You have been hired to perform an investment analysis for a high net worth individual to determine if they should purchase a commercial real estate investment. The investment is includes office, retail apartments, and a parking deck.


The following are the income characteristics:


Office – 70,000 square feet is leased to a national tenant, Dewey, Cheatham and Howe that pays $45 per square foot for the next 15 years. The rent will increase by 3 percent per year and there are expense stops of $8.00 per square foot and there is no risk of vacancy or credit loss. 30,000 square feet is leased to a boutique accounting firm, Waite and Higgins for $40 per square foot for the next three years with no increases. At the end of three yeas they will vacate the space and it will take six months to lease the space at which time the market rent is project to be $50 per square foot with annual increases of 4 percent. The lease term on this space is 10 years and the vacancy and credit loss on this space is 3 percent. Office expenses are $7.50 per square foot and increase by 3 percent per year.

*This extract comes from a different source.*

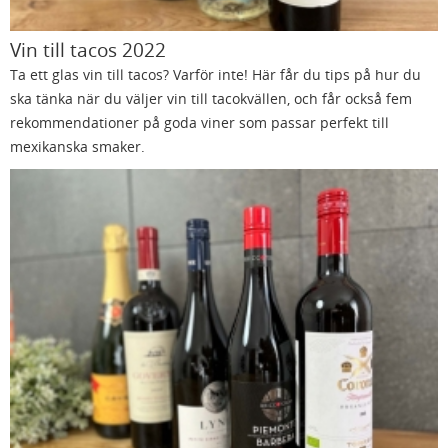
Vin till tacos 2022
Ta ett glas vin till tacos? Varför inte! Här får du tips på hur du
ska tänka när du väljer vin till tacokvällen, och får också fem
rekommendationer på goda viner som passar perfekt till
mexikanska smaker.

Retail – 15,000 square feet is leased to Walgreens for $65 per square foot with no rent increases on a triple net basis for the next 20 years and there is not risk of default. 30,000 square feet is leased to Best Buy for $60 per square foot triple net basis for the next 15 years with rents increasing by 2 percent a year and there is no risk of vacancy or credit loss. Starbucks leases 1,000 square feet for $80 per square foot with rent increases of 5 percent per year on a triple net basis for 15 years and there is no risk of credit loss.


Multi-Family – There is a mixture 80 of one and two bedroom apartments that rent for $3,000 to $5,000 per month with the average rent of $3,800 per month. These rents increase by 5 percent a year and the unrecoverable expense ratio is 30 percent. The market vacancy and credit loss for the apartments is 4 percent.


Parking Deck – There is a combination of parking for each of the property types. Some of the parking spaces are rented on a monthly basis where others are rented on a daily or hourly basis. The annual parking revenue is $300,000 per year with expenses of 15 percent. It is anticipated that the parking revenue will increase by 6 percent per year.

Financing –The Bank of Mellon is providing 65 percent loan to value interest only financing for 10 years at 7 percent.

Income Taxes – Your investor has an ordinary tax rate of 36 percent. The long term capital gain taxes are 20 percent and recapture is 25 percent.


Investment Criteria – The going in cap rate is 6.5 percent, the terminal cap rate is 7 percent and the discount rate is 8 percent. Assume that the purchase price is based on the first year NOI and the land value is 20 percent of the purchase price. Also assume that the cost of sale at the end of the holding period is 1 percent.


What is the before and after tax NPV and IRR? Show all calculations – PGI, EGI, Expenses, NOI, Taxes, etc. If unclear about something, clearly state your assumptions.